You want to encrypt a file or a disk.

5.15.2 Solution

If you're willing to use a nonce or an initialization vector, standard modes such as CBC and CTR are acceptable. For file-at-a-time encryption, you can avoid the use of a nonce or IV altogether by using the LION construction, described in Section 5.15.3.

Generally, keys will be generated from a password. For that, use PKCS #5, as discussed in Recipe 4.10.

5.15.3 Discussion

Disk encryption is usually done in fixed-size chunks at the operating system level. File encryption can be performed in chunks so that random access to an encrypted file doesn't require decrypting the entire file. This also has the benefit that part of a file can be changed without reencrypting the entire file.

CBC mode is commonly used for this purpose, and it is used on chunks that are a multiple of the block size of the underlying block cipher, so that padding is never necessary. This eliminates any message expansion that one would generally expect with CBC mode.

However, when people are doing disk or file encryption with CBC mode, they often use a fixed initialization vector. That's a bad idea because an initialization vector is expected to be random for CBC mode to obtain its security goals. Using a fixed IV leads to dictionary-like attacks that can often lead to recovering, at the very least, the beginning of a file.

Other modes that require only a nonce (not an initialization vector) tend to be streaming modes. These fail miserably when used for disk encryption if the nonce does not change every single time the contents associated with that nonce change.

Keys for disk encryption are generally created from a password. Such keys will be only as strong as the password. See Recipe 4.10 for a discussion of turning a password into a cryptographic key.

For example, if you're encrypting file-by-file in 8,192-byte chunks, you need a separate nonce for each 8,192-byte chunk, and you need to select a new nonce every single time you want to protect a modified version of that chunk. You cannot just make incremental changes, then reencrypt with the same nonce.
§
[TO DO] From the text on file and disk encryption, give again the part that opens with the words containing "You want to encrypt" and closes with "in Section 5.15.3.", keeping every word unchanged.

Dataset items
§
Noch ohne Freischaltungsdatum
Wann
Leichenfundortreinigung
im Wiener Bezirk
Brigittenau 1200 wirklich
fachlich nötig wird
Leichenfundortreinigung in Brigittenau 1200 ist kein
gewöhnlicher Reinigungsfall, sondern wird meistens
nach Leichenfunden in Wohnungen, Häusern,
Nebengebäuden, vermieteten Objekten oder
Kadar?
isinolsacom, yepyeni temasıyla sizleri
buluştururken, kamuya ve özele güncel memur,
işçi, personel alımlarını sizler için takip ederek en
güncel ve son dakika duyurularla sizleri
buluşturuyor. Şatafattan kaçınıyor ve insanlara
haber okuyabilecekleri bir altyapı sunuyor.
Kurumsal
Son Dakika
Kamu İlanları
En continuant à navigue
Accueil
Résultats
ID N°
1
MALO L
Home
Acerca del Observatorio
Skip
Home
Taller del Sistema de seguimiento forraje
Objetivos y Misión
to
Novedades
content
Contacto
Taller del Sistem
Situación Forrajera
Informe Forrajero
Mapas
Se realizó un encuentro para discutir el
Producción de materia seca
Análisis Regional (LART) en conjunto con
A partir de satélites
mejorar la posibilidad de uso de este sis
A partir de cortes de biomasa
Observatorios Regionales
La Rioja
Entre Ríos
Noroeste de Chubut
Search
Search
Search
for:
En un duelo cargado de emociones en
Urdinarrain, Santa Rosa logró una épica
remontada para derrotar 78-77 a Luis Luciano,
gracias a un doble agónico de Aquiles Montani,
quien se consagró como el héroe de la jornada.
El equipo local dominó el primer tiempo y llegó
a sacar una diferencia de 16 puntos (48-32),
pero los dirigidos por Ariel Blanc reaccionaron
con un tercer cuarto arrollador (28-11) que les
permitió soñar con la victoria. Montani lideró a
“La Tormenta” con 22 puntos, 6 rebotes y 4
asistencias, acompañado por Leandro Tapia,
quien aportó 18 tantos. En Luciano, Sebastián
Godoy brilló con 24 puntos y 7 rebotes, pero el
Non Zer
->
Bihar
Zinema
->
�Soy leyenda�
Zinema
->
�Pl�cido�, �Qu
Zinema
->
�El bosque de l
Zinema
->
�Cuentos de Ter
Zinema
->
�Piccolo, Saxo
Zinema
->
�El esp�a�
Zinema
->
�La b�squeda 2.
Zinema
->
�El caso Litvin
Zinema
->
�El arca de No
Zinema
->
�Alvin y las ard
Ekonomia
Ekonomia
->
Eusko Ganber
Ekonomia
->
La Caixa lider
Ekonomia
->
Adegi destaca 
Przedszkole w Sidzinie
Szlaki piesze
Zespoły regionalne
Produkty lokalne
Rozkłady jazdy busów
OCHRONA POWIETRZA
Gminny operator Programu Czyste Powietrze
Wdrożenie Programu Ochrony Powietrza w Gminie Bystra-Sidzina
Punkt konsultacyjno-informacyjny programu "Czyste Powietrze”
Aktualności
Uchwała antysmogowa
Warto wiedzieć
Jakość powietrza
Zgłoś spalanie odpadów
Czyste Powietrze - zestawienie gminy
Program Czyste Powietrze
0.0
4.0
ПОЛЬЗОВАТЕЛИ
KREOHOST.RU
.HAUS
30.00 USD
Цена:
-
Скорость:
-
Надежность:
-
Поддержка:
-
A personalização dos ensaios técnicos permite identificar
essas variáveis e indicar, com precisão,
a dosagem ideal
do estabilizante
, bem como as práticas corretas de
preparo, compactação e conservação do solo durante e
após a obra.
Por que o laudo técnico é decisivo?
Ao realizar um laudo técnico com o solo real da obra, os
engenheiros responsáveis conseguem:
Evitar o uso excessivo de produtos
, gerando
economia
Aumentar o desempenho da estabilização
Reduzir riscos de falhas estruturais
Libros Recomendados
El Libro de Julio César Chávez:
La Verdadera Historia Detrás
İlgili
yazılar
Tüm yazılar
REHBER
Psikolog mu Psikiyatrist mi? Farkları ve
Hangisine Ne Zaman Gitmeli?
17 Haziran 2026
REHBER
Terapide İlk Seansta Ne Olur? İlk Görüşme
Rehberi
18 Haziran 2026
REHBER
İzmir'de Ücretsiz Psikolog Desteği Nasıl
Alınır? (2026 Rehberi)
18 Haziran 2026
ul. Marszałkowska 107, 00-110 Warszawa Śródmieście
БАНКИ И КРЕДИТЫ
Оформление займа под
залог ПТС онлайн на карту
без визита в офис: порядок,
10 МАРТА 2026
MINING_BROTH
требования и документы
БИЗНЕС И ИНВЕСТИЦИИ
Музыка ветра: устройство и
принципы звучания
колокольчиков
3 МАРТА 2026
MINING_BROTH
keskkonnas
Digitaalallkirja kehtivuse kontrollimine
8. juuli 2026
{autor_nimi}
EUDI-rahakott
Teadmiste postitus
§
[OUTPUT OF THE TASK]
You want to encrypt a file or a disk.

5.15.2 Solution

If you're willing to use a nonce or an initialization vector, standard modes such as CBC and CTR are acceptable. For file-at-a-time encryption, you can avoid the use of a nonce or IV altogether by using the LION construction, described in Section 5.15.3.